• [INPUT DATA]
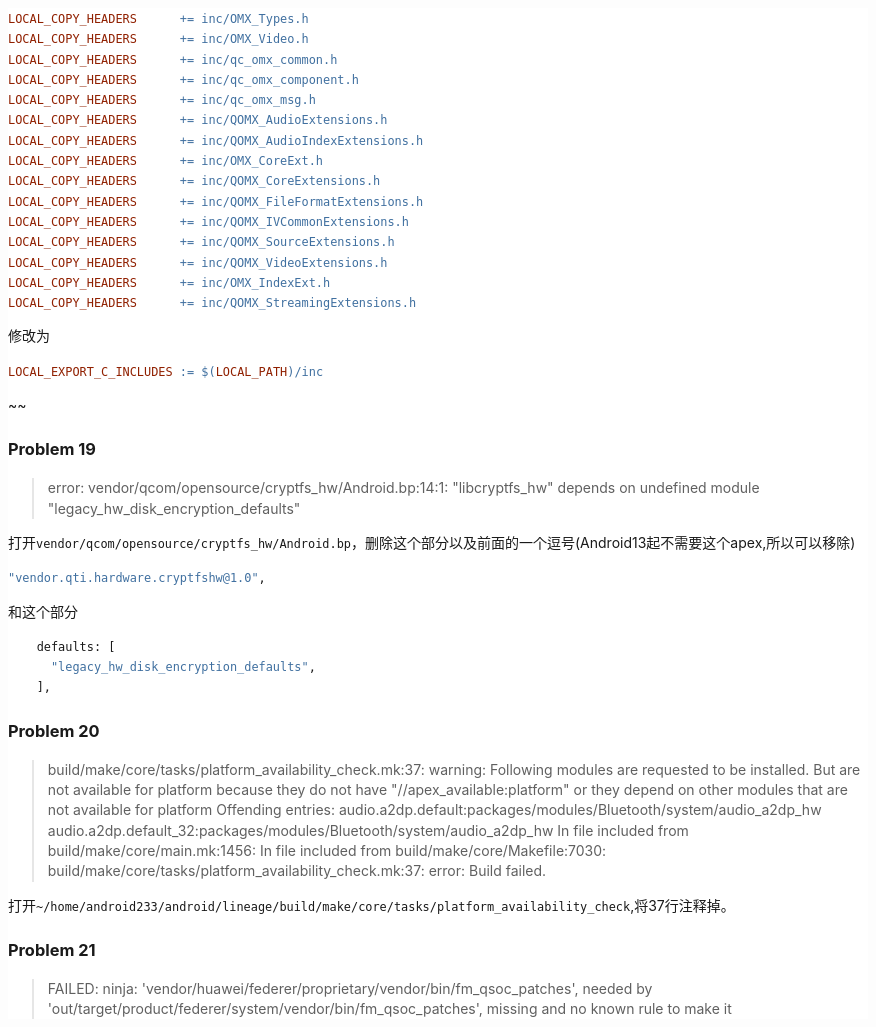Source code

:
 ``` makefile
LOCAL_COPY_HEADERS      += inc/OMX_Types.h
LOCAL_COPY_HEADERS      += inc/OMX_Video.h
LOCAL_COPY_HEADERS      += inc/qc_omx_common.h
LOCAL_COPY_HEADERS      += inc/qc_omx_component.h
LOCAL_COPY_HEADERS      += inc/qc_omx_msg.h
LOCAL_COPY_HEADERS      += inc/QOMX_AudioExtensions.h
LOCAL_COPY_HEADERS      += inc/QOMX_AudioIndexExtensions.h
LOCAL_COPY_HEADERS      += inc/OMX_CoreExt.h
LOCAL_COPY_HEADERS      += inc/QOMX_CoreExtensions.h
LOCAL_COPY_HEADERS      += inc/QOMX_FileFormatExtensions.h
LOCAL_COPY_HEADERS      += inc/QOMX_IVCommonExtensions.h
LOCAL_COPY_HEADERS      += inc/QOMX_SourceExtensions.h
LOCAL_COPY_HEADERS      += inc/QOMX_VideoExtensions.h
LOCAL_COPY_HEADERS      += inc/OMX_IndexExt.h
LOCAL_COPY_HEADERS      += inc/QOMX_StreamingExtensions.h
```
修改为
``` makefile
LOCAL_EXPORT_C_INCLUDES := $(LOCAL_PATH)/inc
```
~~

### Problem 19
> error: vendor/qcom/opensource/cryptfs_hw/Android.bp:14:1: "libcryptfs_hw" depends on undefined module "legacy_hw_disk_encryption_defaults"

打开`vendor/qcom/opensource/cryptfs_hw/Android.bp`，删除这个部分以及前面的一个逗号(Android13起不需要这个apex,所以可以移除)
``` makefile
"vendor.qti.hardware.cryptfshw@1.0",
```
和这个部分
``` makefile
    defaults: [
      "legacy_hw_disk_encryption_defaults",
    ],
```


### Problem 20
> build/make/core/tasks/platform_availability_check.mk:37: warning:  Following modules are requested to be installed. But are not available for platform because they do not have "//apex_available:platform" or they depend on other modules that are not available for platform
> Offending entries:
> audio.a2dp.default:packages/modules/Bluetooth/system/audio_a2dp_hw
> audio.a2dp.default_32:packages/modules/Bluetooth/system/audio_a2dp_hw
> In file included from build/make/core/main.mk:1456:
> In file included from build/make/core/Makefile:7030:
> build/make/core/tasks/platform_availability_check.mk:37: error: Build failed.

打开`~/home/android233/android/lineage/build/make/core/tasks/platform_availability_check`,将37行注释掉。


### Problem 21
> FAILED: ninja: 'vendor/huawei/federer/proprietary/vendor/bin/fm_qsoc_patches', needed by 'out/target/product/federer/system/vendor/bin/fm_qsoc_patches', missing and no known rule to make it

• [WHAT THE TASK ASKS] Nothing but a number should be given: how many lines in the records hold the word "from".

• [RESPONSE FOR THIS EXERCISE] 2